#### TEXTO PARA REVISAR
......

Saber qué tipo de piel tenemos es muy importante, porque lo más recomendable es que elijamos las cremas, maquillajes, hidratantes, etc., según el tipo de piel que nosotras tengamos. Esto en la práctica no siempre ocurre, pues no siempre acudimos a tiendas especializadas que nos recomiendan qué crema es la más beneficiosa para nuestra piel. Y posteriormente pueden aparecer problemas cutáneos, en el peor de los casos, o comprobar cómo la crema no nos trae el resultado esperado.
En este artículo hemos querido presentaros los diferentes tipos de pieles que hay para que aprendamos a diferenciar qué tipo de piel tenemos cada una, y también te mostramos consejos útiles y hábitos saludables para que tu piel esté en las mejores condiciones posibles.
Piel normal
Este tipo de piel por lo general está perfectamente hidratada y presenta una textura compacta y regular. Este tipo de pieles presentan pocos problemas de granos, rojeces o imperfecciones. No obstante, con el transcurso de los años o si no se le proporcionan los cuidados adecuados, ésta puede sufrir transformaciones.
Nuestros consejos son el uso de cremas hidratantes durante el día y cremas nutritivas más suaves para la noche. La hidratación de este tipo de pieles es recomendable que sea a base de vitaminas A, C y E. El uso de un exfoliante una vez a la semana también es un excelente hábito.

......

#### CONSIGNA 1
Traduce al inglés esta oración del texto sobre los tipos de piel: "Este tipo de pieles presentan pocos problemas de granos, rojeces o imperfecciones."
#### CONSIGNA 2
Según el texto sobre los tipos de piel, ¿con qué frecuencia se aconseja usar un exfoliante en la piel normal?

[Registros de datos]
......

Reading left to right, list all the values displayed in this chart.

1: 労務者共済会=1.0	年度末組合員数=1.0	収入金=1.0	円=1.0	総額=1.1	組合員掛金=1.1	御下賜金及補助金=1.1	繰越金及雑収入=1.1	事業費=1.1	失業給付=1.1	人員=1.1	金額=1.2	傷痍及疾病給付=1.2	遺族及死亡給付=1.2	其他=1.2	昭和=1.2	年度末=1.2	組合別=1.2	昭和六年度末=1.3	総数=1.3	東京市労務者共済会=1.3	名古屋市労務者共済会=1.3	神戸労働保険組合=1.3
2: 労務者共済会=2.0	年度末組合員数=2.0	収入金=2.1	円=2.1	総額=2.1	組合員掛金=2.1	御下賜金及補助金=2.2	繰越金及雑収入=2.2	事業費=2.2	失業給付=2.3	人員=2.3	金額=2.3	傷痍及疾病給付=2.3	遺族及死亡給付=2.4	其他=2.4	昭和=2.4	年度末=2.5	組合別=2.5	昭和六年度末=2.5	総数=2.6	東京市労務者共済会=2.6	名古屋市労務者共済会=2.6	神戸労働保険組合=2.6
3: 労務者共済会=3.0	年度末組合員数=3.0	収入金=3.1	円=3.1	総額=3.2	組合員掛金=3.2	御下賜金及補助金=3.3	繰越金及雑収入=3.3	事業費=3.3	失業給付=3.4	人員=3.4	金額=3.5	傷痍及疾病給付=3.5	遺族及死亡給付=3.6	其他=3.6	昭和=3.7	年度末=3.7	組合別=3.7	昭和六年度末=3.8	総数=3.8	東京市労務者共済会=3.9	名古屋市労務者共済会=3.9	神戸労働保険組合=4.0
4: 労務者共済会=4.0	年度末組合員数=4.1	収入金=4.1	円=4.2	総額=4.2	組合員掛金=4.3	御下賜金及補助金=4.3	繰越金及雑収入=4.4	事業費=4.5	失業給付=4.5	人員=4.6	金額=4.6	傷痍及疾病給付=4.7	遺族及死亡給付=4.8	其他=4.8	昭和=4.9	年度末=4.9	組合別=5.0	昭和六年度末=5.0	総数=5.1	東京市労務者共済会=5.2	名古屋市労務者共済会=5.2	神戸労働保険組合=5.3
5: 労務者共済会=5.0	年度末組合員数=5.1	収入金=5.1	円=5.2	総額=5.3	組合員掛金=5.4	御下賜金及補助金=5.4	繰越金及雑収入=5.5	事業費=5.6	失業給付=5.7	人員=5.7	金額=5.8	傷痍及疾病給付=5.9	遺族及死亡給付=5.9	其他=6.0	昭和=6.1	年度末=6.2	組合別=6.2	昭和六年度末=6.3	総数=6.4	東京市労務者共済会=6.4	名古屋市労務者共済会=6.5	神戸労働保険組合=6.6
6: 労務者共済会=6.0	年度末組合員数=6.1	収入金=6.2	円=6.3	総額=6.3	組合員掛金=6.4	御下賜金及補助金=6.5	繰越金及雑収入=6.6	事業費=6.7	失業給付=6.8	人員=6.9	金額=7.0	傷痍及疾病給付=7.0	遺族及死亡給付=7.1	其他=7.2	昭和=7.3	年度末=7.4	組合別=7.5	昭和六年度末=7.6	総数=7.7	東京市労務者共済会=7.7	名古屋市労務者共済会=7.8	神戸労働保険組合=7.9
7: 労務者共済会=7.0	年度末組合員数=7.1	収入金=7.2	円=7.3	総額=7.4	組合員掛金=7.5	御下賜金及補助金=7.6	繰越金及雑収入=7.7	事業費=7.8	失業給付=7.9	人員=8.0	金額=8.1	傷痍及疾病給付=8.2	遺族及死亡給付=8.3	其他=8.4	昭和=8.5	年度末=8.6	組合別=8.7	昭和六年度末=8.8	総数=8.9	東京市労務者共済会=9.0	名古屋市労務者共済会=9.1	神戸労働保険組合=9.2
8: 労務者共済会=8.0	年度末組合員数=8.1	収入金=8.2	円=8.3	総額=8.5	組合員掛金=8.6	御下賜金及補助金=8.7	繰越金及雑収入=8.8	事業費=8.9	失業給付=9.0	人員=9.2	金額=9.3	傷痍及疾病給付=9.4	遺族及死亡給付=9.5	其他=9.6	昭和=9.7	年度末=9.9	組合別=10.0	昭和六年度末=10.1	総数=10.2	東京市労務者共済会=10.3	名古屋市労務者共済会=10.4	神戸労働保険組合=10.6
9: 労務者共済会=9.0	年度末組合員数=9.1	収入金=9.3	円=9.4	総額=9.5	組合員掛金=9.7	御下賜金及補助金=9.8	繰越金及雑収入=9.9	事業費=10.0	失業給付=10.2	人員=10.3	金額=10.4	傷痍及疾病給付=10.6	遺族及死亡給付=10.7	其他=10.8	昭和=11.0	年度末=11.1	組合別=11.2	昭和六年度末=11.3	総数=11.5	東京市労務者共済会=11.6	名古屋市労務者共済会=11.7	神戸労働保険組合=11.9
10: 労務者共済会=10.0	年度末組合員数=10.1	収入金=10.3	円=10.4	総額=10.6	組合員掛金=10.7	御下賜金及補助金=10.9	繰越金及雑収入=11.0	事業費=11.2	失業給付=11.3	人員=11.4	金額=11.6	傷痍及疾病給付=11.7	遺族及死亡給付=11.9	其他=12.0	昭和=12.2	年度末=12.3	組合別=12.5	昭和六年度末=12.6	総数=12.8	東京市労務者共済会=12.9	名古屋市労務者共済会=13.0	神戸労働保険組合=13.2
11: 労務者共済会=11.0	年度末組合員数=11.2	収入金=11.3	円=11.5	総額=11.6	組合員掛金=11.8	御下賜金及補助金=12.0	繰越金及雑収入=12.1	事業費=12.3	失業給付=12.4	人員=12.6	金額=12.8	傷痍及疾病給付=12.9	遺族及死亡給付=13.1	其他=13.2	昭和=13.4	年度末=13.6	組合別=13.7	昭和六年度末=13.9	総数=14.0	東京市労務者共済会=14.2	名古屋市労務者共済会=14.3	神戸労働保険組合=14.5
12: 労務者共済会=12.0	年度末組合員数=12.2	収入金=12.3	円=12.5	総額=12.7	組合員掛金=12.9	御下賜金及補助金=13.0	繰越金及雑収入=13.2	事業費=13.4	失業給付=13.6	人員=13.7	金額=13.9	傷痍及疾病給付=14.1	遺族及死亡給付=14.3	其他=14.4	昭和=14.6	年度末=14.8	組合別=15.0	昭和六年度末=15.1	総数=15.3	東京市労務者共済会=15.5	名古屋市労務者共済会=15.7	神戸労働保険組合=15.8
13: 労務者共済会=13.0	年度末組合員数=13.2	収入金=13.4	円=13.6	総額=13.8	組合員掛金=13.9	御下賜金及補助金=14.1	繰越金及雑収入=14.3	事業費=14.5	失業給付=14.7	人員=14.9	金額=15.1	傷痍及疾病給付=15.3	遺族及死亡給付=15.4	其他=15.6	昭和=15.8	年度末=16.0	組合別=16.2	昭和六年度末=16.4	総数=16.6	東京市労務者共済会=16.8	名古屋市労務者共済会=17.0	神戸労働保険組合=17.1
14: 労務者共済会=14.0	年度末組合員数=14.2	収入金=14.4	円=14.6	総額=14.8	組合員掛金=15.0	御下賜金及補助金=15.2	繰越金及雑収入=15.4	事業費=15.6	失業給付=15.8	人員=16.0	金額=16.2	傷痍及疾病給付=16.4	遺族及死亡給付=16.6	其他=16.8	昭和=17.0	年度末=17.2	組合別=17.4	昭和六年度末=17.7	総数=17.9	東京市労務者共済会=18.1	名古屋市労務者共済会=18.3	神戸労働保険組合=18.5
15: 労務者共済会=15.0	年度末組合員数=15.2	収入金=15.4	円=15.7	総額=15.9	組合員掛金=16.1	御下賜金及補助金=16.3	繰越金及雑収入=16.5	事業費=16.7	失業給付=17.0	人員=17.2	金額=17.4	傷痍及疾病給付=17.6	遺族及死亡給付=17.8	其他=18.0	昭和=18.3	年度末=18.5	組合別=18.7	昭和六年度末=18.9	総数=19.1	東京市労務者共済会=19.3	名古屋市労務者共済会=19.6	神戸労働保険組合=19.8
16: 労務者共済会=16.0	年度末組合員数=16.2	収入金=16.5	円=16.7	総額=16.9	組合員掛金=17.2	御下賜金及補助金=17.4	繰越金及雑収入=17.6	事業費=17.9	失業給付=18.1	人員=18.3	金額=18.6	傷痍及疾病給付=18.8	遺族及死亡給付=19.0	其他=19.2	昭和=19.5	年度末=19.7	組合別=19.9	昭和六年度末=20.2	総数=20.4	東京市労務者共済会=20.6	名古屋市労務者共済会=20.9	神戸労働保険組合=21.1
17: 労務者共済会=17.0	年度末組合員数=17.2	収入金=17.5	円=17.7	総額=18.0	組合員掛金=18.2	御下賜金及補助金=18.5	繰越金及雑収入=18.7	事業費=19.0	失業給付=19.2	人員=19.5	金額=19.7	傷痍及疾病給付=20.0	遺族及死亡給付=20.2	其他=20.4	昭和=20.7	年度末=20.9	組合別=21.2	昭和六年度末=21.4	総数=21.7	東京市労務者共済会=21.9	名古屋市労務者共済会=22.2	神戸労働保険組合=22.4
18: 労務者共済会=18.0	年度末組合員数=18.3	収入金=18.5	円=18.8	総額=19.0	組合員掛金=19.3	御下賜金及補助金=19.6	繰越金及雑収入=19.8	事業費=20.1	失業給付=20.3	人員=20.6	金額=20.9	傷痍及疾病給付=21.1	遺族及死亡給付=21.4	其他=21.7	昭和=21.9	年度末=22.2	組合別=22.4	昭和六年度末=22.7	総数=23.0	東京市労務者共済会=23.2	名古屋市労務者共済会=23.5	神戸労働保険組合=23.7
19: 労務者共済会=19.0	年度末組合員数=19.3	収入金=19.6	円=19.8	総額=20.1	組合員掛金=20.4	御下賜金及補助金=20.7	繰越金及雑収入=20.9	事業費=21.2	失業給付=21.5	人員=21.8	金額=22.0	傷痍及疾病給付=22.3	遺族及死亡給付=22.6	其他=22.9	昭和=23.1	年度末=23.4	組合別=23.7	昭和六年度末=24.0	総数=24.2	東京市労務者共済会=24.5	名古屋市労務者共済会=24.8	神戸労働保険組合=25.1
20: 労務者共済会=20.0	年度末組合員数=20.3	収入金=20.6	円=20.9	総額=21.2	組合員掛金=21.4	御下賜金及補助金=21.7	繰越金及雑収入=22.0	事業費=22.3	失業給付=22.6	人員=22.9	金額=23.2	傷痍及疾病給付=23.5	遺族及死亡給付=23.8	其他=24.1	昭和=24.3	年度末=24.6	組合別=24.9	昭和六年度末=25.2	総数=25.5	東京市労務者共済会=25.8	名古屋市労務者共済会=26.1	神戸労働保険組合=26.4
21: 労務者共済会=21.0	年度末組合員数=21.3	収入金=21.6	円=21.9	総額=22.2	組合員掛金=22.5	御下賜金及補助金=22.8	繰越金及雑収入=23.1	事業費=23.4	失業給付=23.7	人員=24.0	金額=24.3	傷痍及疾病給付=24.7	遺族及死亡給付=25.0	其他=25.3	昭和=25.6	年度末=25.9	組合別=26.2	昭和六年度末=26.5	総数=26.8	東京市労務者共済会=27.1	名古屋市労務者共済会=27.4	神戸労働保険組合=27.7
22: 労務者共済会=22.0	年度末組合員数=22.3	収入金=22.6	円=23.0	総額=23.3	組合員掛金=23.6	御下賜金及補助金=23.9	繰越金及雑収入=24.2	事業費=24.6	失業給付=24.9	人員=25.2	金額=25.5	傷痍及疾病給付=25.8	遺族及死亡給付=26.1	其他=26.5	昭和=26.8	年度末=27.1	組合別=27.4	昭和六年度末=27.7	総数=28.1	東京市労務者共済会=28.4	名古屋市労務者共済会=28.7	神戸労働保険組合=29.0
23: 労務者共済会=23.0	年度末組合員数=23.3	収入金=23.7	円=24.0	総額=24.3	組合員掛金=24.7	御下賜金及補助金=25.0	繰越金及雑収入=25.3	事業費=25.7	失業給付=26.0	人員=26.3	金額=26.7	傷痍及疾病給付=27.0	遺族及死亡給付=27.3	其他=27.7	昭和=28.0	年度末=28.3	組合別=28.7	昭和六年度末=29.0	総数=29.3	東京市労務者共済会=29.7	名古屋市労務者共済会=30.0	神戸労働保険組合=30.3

......

#### RESPUESTA 1
This type of skin has few problems with pimples, redness or blemishes.

#### RESPUESTA 2
Una vez a la semana.